Retype the text of every item below with no changes, leaving out the pictures.

··· Stored data

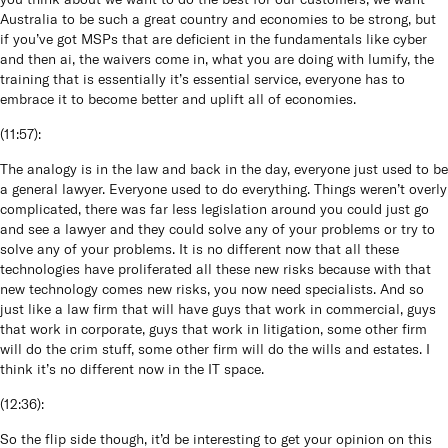
Australia to be such a great country and economies to be strong, but
if you’ve got MSPs that are deficient in the fundamentals like cyber
and then ai, the waivers come in, what you are doing with lumify, the
training that is essentially it’s essential service, everyone has to
embrace it to become better and uplift all of economies.
(
11:57
):
The analogy is in the law and back in the day, everyone just used to be
a general lawyer. Everyone used to do everything. Things weren’t overly
complicated, there was far less legislation around you could just go
and see a lawyer and they could solve any of your problems or try to
solve any of your problems. It is no different now that all these
technologies have proliferated all these new risks because with that
new technology comes new risks, you now need specialists. And so
just like a law firm that will have guys that work in commercial, guys
that work in corporate, guys that work in litigation, some other firm
will do the crim stuff, some other firm will do the wills and estates. I
think it’s no different now in the IT space.
(
12:36
):
So the flip side though, it’d be interesting to get your opinion on this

······

_Your solution_
Australia to be such a great country and economies to be strong, but
if you’ve got MSPs that are deficient in the fundamentals like cyber
and then ai, the waivers come in, what you are doing with lumify, the
training that is essentially it’s essential service, everyone has to
embrace it to become better and uplift all of economies.
(
11:57
):
The analogy is in the law and back in the day, everyone just used to be
a general lawyer. Everyone used to do everything. Things weren’t overly
complicated, there was far less legislation around you could just go
and see a lawyer and they could solve any of your problems or try to
solve any of your problems. It is no different now that all these
technologies have proliferated all these new risks because with that
new technology comes new risks, you now need specialists. And so
just like a law firm that will have guys that work in commercial, guys
that work in corporate, guys that work in litigation, some other firm
will do the crim stuff, some other firm will do the wills and estates. I
think it’s no different now in the IT space.
(
12:36
):
So the flip side though, it’d be interesting to get your opinion on this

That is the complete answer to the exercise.